Sometimes all it takes is the right place and the right time.
When No. 4 Georgetown met No. 5 North Carolina Friday afternoon, two of the nations’ best teams were pitted against each other in a grueling contest that needed two extra periods to name a winner. Ultimately the Hoyas secured an 8-7 win over the Tar Heels with some prime positioning and a bit of good luck.
Just 45 seconds into the second overtime period, Georgetown junior attacker Brittany Baschuk scored on a put back of her own shot, and for once, the Tarheels (7-3) were unable to answer, giving the Hoyas a hard-fought 8-7 win.
“We set up a nice look for Brittany because we thought she could take her defender,” Head Coach Ricky Fried said. “She beat her defender, and it wasn’t the best shot she’s ever taken in her life, but luckily it bounced off of a defender and she was alert enough to pick up the loose ball and stick the next one home.”
Baschuk concurred, saying, “The coaches said I could beat my defender and my team set me up real well, and like [Coach] said, it wasn’t the best shot, but I got the rebound and I was just in the right place at the right time.”
The road to the double overtime victory was one full of peaks and valleys. Georgetown began the game by winning the draw and quickly moved the ball into Carolina territory. The Hoyas peppered the Tarheel defense relentlessly early on, and junior attacker Sara Zorzi, senior midfielder Paige Andrews, and junior attacker Coco Stanwick stake Georgetown to a 3-0 lead.
Sparked by a goal by junior midfielder Jess Allen with 12:03 remaining in the half, however, North Carolina took control of the game and led 4-3 at the half.
“Things were going our way great,” Fried said. “And it wasn’t even a garbage goal [that started to turn things around], but I think people started to question themselves. . Instead of moving on to the next play, we thought about the last play.”
The new half did not end Carolina’s run. The Tarheels scored three of the second half’s first four goals – Andrews had the lone Georgetown score on a goal assisted by sophomore midfielder Patty Piotrowicz – and on senior attacker Stephanie Scurachio’s goal with 18:43 remaining, Carolina took a 7-4 lead, prompting a Hoya timeout.
“At the timeout when it was 7-4 [we said] we have to make a decision,” Fried said. “How badly do we want it? We know what we’re capable of doing.”
Thankfully, Fried’s squad responded. Junior attacker Schuyler Sutton ripped a free position shot past the North Carolina goalie with 10:41 to go, and just two minutes later, Stanwick tallied a free position goal of her own. Then, with just 5:22 remaining in regulation, second-leading scorer Lucy Poole, a senior midfielder, scored her first goal of the game, knotting the score at seven. Though the final five minutes of regulation were scoreless, they were hardly drama-free.
The first overtime was all Hoyas on the field – Stanwick controlled the lone draw, Andrews and Poole both narrowly missed the decisive goal – but on the scoreboard, it was even at zero, and the game went to a second overtime.
The second overtime started very much like the first. Stanwick controlled the draw – after the Tarheels held an 8-6 advantage on the draw late in regulation, the Hoyas won the last five – and Georgetown quickly moved the ball deep into North Carolina territory.
It was just 45 second later that Baschuk shot, missed, and converted her own rebound.
“I didn’t really know where [the first shot] went. I kind of just let it go and the next thing I know, it’s up in the air, and I just kind grabbed it and shot it,” she said.
Stanwick controlled the ensuing draw, and Carolina never got a shot. With less than a minute remaining, Koch and junior defender Chloe Asselin tosses the ball back and fourth, running out the clock and sealing the victory.

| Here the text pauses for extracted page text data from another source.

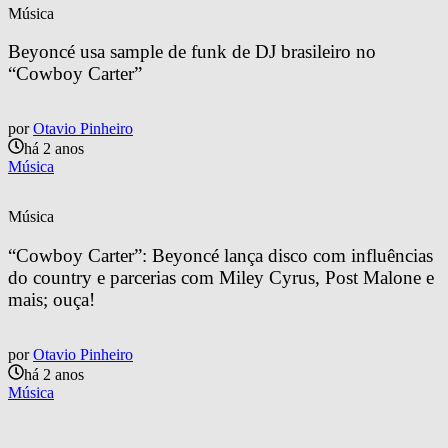
Música
Beyoncé usa sample de funk de DJ brasileiro no 
“Cowboy Carter”
por
Otavio Pinheiro
há 2 anos
Música
Música
“Cowboy Carter”: Beyoncé lança disco com influências 
do country e parcerias com Miley Cyrus, Post Malone e 
mais; ouça!
por
Otavio Pinheiro
há 2 anos
Música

Though they trailed by three goals in the second half, this Georgetown team, one that held off a feisty Princeton rally just two weeks ago, kept its head in the game.
“Everyone was pretty upset [when we were down] because we knew we could play better,” Stanwick said. “But, it was also very calm because there was a lot of time left and we knew that we could come back, we have to do this together.”
In the end, Georgetown returned to its fundamentals.
“The things that we kept talking about during the game were that we need to focus on what we’re doing,” Fried said. “When we do that, good things happen. When we play with effort, when we play with intelligence, and when we play together, we’re a pretty good team.”
On the other side, Levy pointed to execution as her team’s downfall.
“I just don’t think we did a good job [executing],” she said. “We didn’t do a good job of one, being too patient, and other times not being patient enough and playing right into their hands.”
Georgetown returns to action Wednesday against a tough Maryland squad, ranked seventh nationwide.
“It is another huge game going into it,” Stanwick said. “They’re a very good team, very fast and athletic, and we’re going to need to play together and step up and win as a team.”
Game time in College Park, Md. is set for 7 p.m.